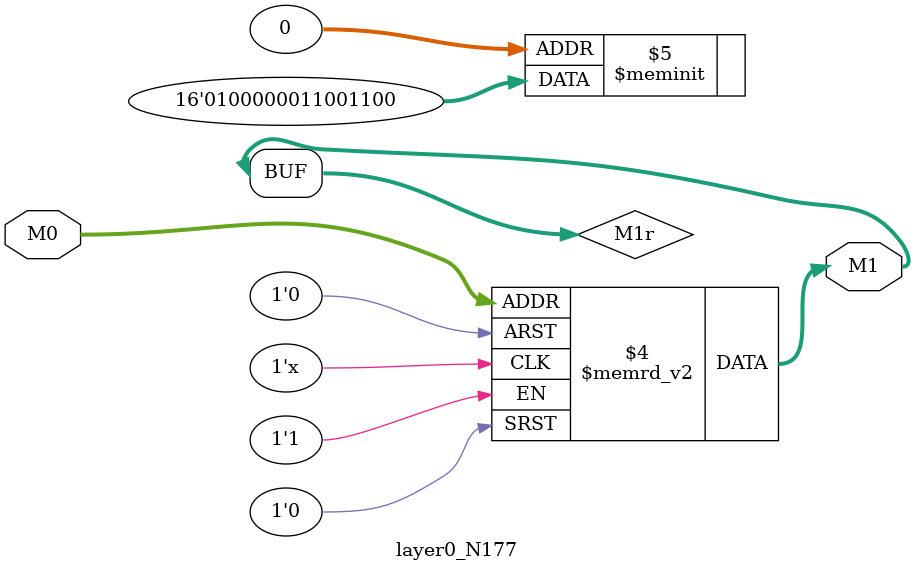
<source format=v>
module layer0_N177 ( input [2:0] M0, output [1:0] M1 );

	(*rom_style = "distributed" *) reg [1:0] M1r;
	assign M1 = M1r;
	always @ (M0) begin
		case (M0)
			3'b000: M1r = 2'b00;
			3'b100: M1r = 2'b00;
			3'b010: M1r = 2'b00;
			3'b110: M1r = 2'b00;
			3'b001: M1r = 2'b11;
			3'b101: M1r = 2'b00;
			3'b011: M1r = 2'b11;
			3'b111: M1r = 2'b01;

		endcase
	end
endmodule

</source>
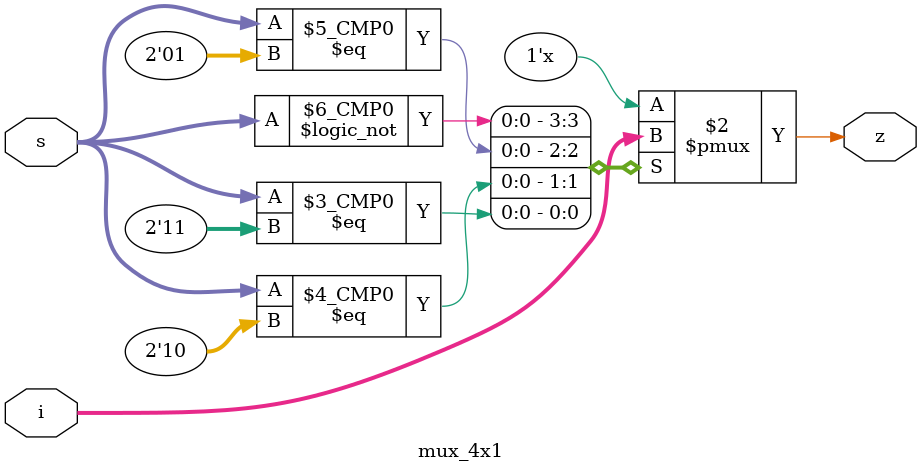
<source format=v>

module mux_4x1(i,s,z);

input [3:0] i;
input [1:0] s;

output z;

reg z; //°ªÀ» ÀúÀåÇÏ´Â º¯¼ö

always  @(i ,s)
    case(s)
        2'b00: z <= i[3]; //00ÀÏ°æ¿ì z¿¡ i[3]°ª ´ëÀÔ
        2'b01: z <= i[2];
        2'b10: z <= i[1];
        2'b11: z <= i[0];
        default : z <= 0;
    endcase 
        
endmodule

</source>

§ **TASK INSTRUCTIONS**
From the listing above, copy every line where the string "output" is found.

§ **ANSWER SECTION**
module layer0_N177 ( input [2:0] M0, output [1:0] M1 );
output z;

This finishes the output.